大阪府 前方後円墳

宇度墓古墳

別名: 淡輪ニサンザイ古墳
所在地大阪府
形状前方後円墳
墳丘長173 m
築造時期5世紀中葉〜後半

概要

大阪府泉南郡岬町淡輪に位置する全長約173mの大型前方後円墳。宮内庁が五十瓊敷入彦命(垂仁天皇皇子)の墓として陵墓参考地に指定・管轄する。大阪最南端の古墳群「淡輪古墳群」の主要構成古墳の一つ。近隣の西陵古墳(210m)とともに、大阪湾南部の海上交通を制した古代豪族の拠点を示す。大阪府南部でも有数の規模を誇る古墳で、5世紀の沿岸交易ルートの要衝に立地する。

出土品・調査研究

【現状】宮内庁の宇度墓(五十瓊敷入彦命墓・うどのはか)として管轄されており、発掘調査は未実施。【外部観察から判明していること】三段築成の墳丘外形が確認されており、葺石(墳丘斜面の石貼り)と埴輪列の痕跡が外周観察から報告されている。周濠を伴う大型前方後円墳(全長173m)としての基本構造が把握されている。内部の埋葬施設・副葬品は不明。近隣の西陵古墳(淡輪陵墓参考地・210m)と一体をなす淡輪古墳群の主要構成古墳。考古学的年代(5世紀中〜後半)と宮内庁比定の五十瓊敷入彦命(垂仁天皇皇子・記紀では3〜4世紀)との間には時代的乖離がある。

被葬者をめぐる両論

考古学的見解
全長約173m・後円部径約110m・高さ約17m・前方部幅約116m・高さ約14mの大型前方後円墳。5世紀中葉〜後半の築造と推定される。葺石と埴輪列が確認されており、3段築成。周濠を伴う。近隣の西陵古墳(全長約210m)とともに淡輪古墳群を構成する。宮内庁は五十瓊敷入彦命(いにしきいりひこのみこと・垂仁天皇皇子)の墓として陵墓参考地に指定しているが、考古学的年代(5世紀)と被葬候補者の時代(3〜4世紀)に乖離がある。被葬者は不明。
宮内庁見解
宇度墓(五十瓊敷入彦命墓)として宮内庁が管轄。

探索メモ

大阪府最南端の岬町(淡輪地区)に位置し、周囲は大阪湾に面した丘陵地帯。古代には淡輪の港が大阪湾と紀伊半島・瀬戸内海を結ぶ海上交通の要衝として機能しており、この地の大型前方後円墳はその支配者の墓とみられる。
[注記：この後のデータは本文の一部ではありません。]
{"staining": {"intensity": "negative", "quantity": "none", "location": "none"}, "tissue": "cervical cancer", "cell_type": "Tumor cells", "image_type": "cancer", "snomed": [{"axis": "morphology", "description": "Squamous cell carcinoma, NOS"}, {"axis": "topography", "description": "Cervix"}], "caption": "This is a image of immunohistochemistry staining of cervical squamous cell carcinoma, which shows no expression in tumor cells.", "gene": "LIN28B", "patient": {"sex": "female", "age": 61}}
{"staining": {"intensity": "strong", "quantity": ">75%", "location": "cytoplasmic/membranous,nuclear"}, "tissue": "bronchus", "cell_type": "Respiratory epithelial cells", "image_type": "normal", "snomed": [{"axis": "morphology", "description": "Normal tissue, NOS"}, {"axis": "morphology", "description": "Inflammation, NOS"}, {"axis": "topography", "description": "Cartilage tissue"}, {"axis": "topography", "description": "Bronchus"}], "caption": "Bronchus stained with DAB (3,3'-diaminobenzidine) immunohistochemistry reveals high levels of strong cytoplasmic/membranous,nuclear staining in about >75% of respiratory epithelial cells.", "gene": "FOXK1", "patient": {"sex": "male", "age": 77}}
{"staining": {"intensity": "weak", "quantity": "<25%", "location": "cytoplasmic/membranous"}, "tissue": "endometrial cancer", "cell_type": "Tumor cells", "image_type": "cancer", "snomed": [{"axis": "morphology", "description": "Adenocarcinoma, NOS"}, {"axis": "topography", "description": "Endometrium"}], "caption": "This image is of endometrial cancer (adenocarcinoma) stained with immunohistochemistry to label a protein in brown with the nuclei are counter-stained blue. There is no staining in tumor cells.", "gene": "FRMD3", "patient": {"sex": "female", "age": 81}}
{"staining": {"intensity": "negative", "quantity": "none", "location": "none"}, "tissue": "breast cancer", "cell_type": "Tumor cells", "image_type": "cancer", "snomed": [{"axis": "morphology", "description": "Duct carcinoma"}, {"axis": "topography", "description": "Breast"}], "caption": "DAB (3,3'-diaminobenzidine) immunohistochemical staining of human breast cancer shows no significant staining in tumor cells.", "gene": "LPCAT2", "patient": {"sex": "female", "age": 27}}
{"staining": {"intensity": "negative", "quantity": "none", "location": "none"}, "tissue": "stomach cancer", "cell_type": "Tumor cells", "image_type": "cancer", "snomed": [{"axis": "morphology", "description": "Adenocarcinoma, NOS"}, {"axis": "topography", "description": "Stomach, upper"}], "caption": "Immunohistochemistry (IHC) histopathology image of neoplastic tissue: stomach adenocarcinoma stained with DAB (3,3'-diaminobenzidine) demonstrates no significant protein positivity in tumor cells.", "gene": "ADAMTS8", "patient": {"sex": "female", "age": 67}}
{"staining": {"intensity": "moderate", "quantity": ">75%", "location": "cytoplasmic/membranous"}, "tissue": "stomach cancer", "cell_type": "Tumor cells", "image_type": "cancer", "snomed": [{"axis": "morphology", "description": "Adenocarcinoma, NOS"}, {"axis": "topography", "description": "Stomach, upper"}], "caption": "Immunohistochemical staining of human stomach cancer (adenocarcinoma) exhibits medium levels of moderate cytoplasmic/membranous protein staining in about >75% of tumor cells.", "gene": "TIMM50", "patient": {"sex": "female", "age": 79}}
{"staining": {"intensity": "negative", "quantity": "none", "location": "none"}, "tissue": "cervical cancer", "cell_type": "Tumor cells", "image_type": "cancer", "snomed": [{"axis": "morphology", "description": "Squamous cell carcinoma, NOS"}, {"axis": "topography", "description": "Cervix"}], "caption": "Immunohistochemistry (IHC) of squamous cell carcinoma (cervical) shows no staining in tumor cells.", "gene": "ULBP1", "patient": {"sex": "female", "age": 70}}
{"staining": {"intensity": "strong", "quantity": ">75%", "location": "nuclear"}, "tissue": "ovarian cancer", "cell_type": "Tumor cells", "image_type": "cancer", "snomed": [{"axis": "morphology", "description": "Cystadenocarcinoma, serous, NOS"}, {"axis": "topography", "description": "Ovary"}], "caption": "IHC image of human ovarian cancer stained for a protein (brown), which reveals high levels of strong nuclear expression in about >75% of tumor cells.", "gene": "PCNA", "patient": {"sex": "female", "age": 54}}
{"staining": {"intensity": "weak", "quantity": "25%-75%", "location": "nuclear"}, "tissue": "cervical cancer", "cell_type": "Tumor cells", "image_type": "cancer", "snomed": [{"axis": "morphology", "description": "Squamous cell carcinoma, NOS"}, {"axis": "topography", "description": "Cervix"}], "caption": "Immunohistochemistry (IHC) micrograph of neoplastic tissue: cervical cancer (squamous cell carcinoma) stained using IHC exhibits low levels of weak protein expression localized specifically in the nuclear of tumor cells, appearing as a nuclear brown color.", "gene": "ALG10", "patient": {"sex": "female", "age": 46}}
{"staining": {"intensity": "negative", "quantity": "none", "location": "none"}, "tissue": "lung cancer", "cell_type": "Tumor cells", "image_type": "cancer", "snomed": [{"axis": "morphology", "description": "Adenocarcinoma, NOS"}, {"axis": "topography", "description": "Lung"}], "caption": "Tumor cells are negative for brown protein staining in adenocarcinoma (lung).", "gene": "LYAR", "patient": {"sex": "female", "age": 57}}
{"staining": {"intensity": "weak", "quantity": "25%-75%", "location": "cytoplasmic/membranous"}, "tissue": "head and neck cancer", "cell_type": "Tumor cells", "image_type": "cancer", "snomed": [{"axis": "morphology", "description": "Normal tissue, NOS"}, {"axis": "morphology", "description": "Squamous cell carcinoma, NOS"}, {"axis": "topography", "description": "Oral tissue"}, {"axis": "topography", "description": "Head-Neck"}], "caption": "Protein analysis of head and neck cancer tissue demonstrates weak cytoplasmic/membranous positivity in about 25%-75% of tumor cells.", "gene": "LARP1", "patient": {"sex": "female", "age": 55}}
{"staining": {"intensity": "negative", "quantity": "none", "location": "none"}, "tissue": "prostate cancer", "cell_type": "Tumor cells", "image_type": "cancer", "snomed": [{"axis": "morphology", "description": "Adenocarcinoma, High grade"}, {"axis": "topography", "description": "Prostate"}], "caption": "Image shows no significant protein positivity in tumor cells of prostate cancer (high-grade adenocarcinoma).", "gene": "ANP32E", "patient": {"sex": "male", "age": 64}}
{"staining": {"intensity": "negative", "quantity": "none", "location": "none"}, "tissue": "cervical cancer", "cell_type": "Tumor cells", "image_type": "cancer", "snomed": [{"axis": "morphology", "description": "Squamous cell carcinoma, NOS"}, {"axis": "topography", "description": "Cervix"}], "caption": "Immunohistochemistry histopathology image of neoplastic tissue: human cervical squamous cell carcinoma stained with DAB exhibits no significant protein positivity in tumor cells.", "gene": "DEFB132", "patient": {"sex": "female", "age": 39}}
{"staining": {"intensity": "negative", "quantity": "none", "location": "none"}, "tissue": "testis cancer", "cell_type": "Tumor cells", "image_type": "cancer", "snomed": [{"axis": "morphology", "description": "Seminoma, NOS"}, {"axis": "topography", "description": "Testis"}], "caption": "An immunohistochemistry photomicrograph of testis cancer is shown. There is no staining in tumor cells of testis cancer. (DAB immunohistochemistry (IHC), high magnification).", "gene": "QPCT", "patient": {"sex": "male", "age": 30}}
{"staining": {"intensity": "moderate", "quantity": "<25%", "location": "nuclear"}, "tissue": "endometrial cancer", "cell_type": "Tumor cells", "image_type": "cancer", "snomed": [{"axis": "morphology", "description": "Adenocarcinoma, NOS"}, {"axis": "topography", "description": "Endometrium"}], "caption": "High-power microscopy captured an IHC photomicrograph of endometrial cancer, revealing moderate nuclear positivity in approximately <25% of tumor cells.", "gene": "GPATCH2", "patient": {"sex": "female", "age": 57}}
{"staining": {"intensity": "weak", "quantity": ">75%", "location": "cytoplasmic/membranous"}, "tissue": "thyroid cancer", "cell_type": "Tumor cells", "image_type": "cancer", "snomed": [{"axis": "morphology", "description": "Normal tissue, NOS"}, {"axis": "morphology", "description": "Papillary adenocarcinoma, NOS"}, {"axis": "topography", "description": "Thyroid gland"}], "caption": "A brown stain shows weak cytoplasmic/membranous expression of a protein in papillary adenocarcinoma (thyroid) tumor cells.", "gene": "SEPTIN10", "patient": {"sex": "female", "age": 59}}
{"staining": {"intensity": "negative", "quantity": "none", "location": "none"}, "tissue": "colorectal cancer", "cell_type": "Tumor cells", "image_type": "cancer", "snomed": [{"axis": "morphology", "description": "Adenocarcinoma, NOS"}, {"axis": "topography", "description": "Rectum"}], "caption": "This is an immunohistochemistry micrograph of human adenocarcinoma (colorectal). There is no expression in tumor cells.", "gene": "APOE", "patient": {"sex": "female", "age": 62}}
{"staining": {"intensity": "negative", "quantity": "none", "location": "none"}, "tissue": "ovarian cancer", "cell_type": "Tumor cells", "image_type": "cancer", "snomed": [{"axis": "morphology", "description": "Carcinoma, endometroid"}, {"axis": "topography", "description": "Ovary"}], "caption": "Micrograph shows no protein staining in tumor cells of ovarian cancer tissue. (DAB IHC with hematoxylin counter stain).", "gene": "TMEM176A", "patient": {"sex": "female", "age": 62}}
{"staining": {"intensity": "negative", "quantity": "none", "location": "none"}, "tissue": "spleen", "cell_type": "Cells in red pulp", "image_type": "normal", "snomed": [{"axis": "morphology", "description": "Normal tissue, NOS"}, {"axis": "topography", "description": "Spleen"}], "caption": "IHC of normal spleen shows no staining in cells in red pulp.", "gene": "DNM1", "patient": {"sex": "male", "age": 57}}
宮内庁の治定による「五十瓊敷入彦命」は日本書紀・古事記に剣を多数鍛造・収蔵したと記される皇子。地名「淡輪(たんのわ)」は「淡(あわ)の環(わ)」に由来するとも言われ、古代の海人族の生活圏だった可能性を示唆する。南海本線「淡輪」駅から徒歩約15分。